=== TASK ITEM ===
The response must contain every line of the records that follow, duplicated exactly.

=== EXERCISE DATA ===
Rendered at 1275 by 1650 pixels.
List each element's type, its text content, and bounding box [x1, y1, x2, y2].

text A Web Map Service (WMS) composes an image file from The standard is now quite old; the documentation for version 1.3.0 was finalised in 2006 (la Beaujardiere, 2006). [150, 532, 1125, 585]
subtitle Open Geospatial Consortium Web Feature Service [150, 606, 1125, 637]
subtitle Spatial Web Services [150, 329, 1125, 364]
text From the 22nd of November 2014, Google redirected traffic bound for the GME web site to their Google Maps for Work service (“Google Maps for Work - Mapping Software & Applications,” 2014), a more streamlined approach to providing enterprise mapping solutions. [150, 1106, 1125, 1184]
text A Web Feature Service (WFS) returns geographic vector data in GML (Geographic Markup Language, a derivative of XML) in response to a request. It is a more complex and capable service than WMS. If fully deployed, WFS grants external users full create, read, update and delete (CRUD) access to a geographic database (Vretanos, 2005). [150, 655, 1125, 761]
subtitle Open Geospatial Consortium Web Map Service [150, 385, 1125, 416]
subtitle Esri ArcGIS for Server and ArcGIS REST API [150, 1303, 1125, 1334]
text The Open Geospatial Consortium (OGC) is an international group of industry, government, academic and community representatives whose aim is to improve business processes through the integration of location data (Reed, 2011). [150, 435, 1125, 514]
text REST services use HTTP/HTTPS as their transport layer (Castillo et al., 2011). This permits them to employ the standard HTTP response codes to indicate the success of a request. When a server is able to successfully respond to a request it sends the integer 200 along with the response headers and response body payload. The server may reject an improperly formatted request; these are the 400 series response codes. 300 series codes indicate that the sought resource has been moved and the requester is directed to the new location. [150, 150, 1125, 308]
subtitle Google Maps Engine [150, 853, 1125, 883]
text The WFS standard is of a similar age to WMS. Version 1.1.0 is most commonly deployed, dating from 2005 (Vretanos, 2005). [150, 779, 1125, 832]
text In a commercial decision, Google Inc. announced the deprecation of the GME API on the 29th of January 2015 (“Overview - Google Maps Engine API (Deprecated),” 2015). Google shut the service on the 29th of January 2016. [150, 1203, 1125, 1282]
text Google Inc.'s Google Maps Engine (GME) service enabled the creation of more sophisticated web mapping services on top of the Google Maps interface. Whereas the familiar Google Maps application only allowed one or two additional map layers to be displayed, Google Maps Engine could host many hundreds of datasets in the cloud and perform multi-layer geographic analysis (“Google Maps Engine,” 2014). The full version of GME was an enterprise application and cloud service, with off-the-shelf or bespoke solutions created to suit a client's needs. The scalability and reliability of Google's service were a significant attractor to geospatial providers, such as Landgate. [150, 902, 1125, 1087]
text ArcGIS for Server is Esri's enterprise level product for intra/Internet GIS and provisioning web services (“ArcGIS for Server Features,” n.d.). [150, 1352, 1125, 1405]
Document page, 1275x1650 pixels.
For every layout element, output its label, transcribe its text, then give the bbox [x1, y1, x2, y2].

=== THE COMPLETED TASK ===
Rendered at 1275 by 1650 pixels.
List each element's type, its text content, and bounding box [x1, y1, x2, y2].

text A Web Map Service (WMS) composes an image file from The standard is now quite old; the documentation for version 1.3.0 was finalised in 2006 (la Beaujardiere, 2006). [150, 532, 1125, 585]
subtitle Open Geospatial Consortium Web Feature Service [150, 606, 1125, 637]
subtitle Spatial Web Services [150, 329, 1125, 364]
text From the 22nd of November 2014, Google redirected traffic bound for the GME web site to their Google Maps for Work service (“Google Maps for Work - Mapping Software & Applications,” 2014), a more streamlined approach to providing enterprise mapping solutions. [150, 1106, 1125, 1184]
text A Web Feature Service (WFS) returns geographic vector data in GML (Geographic Markup Language, a derivative of XML) in response to a request. It is a more complex and capable service than WMS. If fully deployed, WFS grants external users full create, read, update and delete (CRUD) access to a geographic database (Vretanos, 2005). [150, 655, 1125, 761]
subtitle Open Geospatial Consortium Web Map Service [150, 385, 1125, 416]
subtitle Esri ArcGIS for Server and ArcGIS REST API [150, 1303, 1125, 1334]
text The Open Geospatial Consortium (OGC) is an international group of industry, government, academic and community representatives whose aim is to improve business processes through the integration of location data (Reed, 2011). [150, 435, 1125, 514]
text REST services use HTTP/HTTPS as their transport layer (Castillo et al., 2011). This permits them to employ the standard HTTP response codes to indicate the success of a request. When a server is able to successfully respond to a request it sends the integer 200 along with the response headers and response body payload. The server may reject an improperly formatted request; these are the 400 series response codes. 300 series codes indicate that the sought resource has been moved and the requester is directed to the new location. [150, 150, 1125, 308]
subtitle Google Maps Engine [150, 853, 1125, 883]
text The WFS standard is of a similar age to WMS. Version 1.1.0 is most commonly deployed, dating from 2005 (Vretanos, 2005). [150, 779, 1125, 832]
text In a commercial decision, Google Inc. announced the deprecation of the GME API on the 29th of January 2015 (“Overview - Google Maps Engine API (Deprecated),” 2015). Google shut the service on the 29th of January 2016. [150, 1203, 1125, 1282]
text Google Inc.'s Google Maps Engine (GME) service enabled the creation of more sophisticated web mapping services on top of the Google Maps interface. Whereas the familiar Google Maps application only allowed one or two additional map layers to be displayed, Google Maps Engine could host many hundreds of datasets in the cloud and perform multi-layer geographic analysis (“Google Maps Engine,” 2014). The full version of GME was an enterprise application and cloud service, with off-the-shelf or bespoke solutions created to suit a client's needs. The scalability and reliability of Google's service were a significant attractor to geospatial providers, such as Landgate. [150, 902, 1125, 1087]
text ArcGIS for Server is Esri's enterprise level product for intra/Internet GIS and provisioning web services (“ArcGIS for Server Features,” n.d.). [150, 1352, 1125, 1405]
Document page, 1275x1650 pixels.
For every layout element, output its label, transcribe its text, then give the bbox [x1, y1, x2, y2].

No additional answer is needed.